Du palais de Carthage à celui du Bardo en passant par la Kasbah, nous avons posé les mêmes questions aux trois « chefs » du pays, Moncef Marzouki, le président, Mustapha Ben Jaafar, à la tête de la Constituante, et Hamadi Jebali, le Premier ministre. Pour qu’ils répondent, de manière commune mais non concertée, aux multiples interrogations des Tunisiens. Entretiens croisés.
Jeune Afrique : Un peu plus de cinq mois après l’élection de la Constituante, comment se porte la Tunisie ?
Moncef Marzouki : De mieux en mieux. Le système politique fonctionne, la démocratie est installée – les débats sont d’ailleurs houleux au sein de l’Assemblée constituante -, le gouvernement et la présidence travaillent. La machine économique, elle, est en train de reprendre, doucement il est vrai. J’envisage donc l’avenir avec un optimisme raisonné.
Mustapha Ben Jaafar : Mieux qu’avant, c’est indéniable. Elle dispose désormais d’institutions légitimes comme la présidence, le gouvernement ou l’Assemblée. En revanche, nous restons confrontés aux mêmes défis, dont le plus important est la question sociale. Les attentes demeurent légion, mais nous devons expliquer à nos concitoyens que nous ne sommes pas des faiseurs de miracles.
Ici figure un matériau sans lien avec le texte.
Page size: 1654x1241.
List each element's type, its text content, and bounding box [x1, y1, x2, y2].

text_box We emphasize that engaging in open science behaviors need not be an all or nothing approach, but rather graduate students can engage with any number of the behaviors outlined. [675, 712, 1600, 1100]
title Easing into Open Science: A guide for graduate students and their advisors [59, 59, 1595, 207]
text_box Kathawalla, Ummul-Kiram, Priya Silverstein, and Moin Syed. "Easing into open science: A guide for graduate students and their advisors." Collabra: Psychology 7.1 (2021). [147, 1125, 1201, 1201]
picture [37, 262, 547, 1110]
Hamadi Jebali : Cela ne fait que trois mois que nous avons pris nos fonctions et sommes opérationnels, mais nous avons pu mesurer réellement l’ampleur des dégâts provoqués par la dictature. Au-delà de cela, les attentes, essentiellement sociales, sont chaque jour plus impérieuses. Ce qui m’inquiète, c’est la division, idéologique plus que politique, que nous constatons dans notre société, ces extrémismes qui se développent.
Quand s’achèveront les travaux de la Constituante et quand pourrons-nous enfin lire cette future Constitution ?
M.M. : Nous n’en savons rien pour le moment. C’est d’ailleurs un problème. L’indétermination n’est pas bonne pour le moral du pays. C’est pourquoi j’insiste en ce moment même auprès de toute la classe politique pour que nous fixions une date. Nous ne pouvons rester éternellement dans ce flou artistique et devons être clairs avec les Tunisiens.
M.B.J. : La Constitution devrait être bouclée et adoptée avant la fin de 2012.
H.J. : Nous devons fixer une date, même approximative. D’ici à la fin de cette année, je pense.
À quelle date, selon vous, les scrutins présidentiel et législatif pourront-ils se tenir ?
M.M. : L’alternative est simple. Soit nous allons aux élections extrêmement rapidement, dans les trois prochains mois si cela est possible, soit nous prenons le temps, de manière à stabiliser l’action politique, conduire les réformes attendues par les citoyens et qui ne peuvent se faire en un tournemain, surtout si l’on change de gouvernement tous les x mois. J’ajouterais qu’il faut également organiser, en urgence, des élections municipales. Aujourd’hui, le pays est mal gouverné à l’échelon local, car nos municipalités sont illégitimes. L’idéal, selon moi, ce serait d’organiser les municipales très rapidement, le plus vite possible, puis la présidentielle et les législatives d’ici un an et demi. De telle manière que la période intermédiaire n’aura ainsi pas dépassé deux ans.
M.B.J. : Si, comme je le pense, la Constitution est adoptée avant la fin de l’année, il faut compter un minimum de deux à trois mois pour organiser ces scrutins, donc vers la fin du premier trimestre 2013. Pour le symbole, je dirais le 20 mars [fête de l’indépendance, NDLR] ou le 9 avril [commémoration d’une manifestation nationaliste réprimée dans le sang par la France, en 1938].
H.J. : Nous devrions pouvoir les organiser au printemps 2013, en mars peut-être, au plus tard en juin.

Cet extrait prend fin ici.